5.6.4 Document D3 (see the abstract in English and figures 1 and 2, tables 1 and 2, of the original document) discloses the synthesis of ozone in an oxygen stream, the method comprising the generation of plasma using an inter-electrode distance d in the range of from 0.2 to 0.6 mm. However, D3 does not disclose the oxygen gas pressure in the gap, let alone a gas pressure p of 1.7 atm or more, and pays no attention to the value of product pd. Moreover, the values indicated regarding applied energy input per volume and time (see tables 1 and 2, columns 3 and 4) and the achieved ozone yields achieved (tables 1 and 2, rightmost column) appear to be very low compared to those implicit to the process of claim 1 at issue (compare to Figure 11 of the application in suit).

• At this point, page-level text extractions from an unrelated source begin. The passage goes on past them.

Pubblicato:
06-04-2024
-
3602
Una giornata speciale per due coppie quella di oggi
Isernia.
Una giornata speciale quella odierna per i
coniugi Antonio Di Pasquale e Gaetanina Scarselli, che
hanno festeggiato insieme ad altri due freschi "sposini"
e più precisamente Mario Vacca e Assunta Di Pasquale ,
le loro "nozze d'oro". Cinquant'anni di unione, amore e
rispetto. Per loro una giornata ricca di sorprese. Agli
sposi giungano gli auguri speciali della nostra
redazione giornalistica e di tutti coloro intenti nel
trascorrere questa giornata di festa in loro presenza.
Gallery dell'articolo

5.6.5 Document D4 (see the English PAJP and WPI abstracts and Figures 3 to 6 of the document in Japanese) discloses the generation of ozone in a oxygen containing gas stream using silent discharge and pays attention to the product pd of pressure and gap size. However, as confirmed by the appellant at the oral proceedings, air is mentioned as the feed gas, and the disclosed values for d are in the range of from 1.20 to 4.75 mm (see Figures 3 to 5). The recommended value for the product pd is set in the range of from 150 to 250 cm . mm Hg (see the abstracts), and the lowest pd value disclosed is 93.6 cm mm Hg (see Figure 3). The energy input is low, compared to the value of about 50 Wmin/Nl required according to Figure 11 of the application in suit) the highest values applied according to D4 being below 0.4 Wh/l (see Figures 3 to 5).
5.6.6 D5 discloses (see the WPI abstract in English and Figures 2 to 5) the generation of ozone in an air stream and also pays attention to the product pd of pressure and gap size. However, as confirmed by the appellant at the oral proceedings, D5 describes the treatment of an air stream. Experimental runs were carried out in gaps with d = 2.3 or 3.7 mm at pressures p of 1, 1.6 or 2 atmospheres, the product pd being 5 mm atm (as indicated in the abstract), i.e. about 0.5 .760 = 380 cm mm Hg or less.
5.6.7 Document D6 investigates the efficiency of ozone generation in inter alia oxygen gas using silent discharge in gaps with d = 3.0 to 0.1 mm (see page 645, Figure 3). However, all experimental runs described in document D6 were carried out at atmospheric pressure (see page 644, section "II. EXPERIMENTAL ARRANGEMENT") and lead to rather low maximum ozone concentrations of up to 30 % . 10**(-3)(see Figure 3), to be compared to the at least about 100 mg/Nl achieved according to Figure 11 of the application in suit. Under said experimental conditions, the optimum gap size was found to be in the range of from 0.8 to 1.1 mm (see page 648, Figure 7 and first subsequent sentence).
5.7 The board concludes that the subject-matter of claim 1 involves an inventive step (Articles 52(1) and 56 EPC).
6. Hence, the appellant's (main) request is allowable.
For these reasons it is decided that:
1. The decision under appeal is set aside.
2. The case is remitted to the department of first instance with the order to grant a patent on the basis of the main request filed at the oral proceedings and a description and drawings to be adapted where necessary.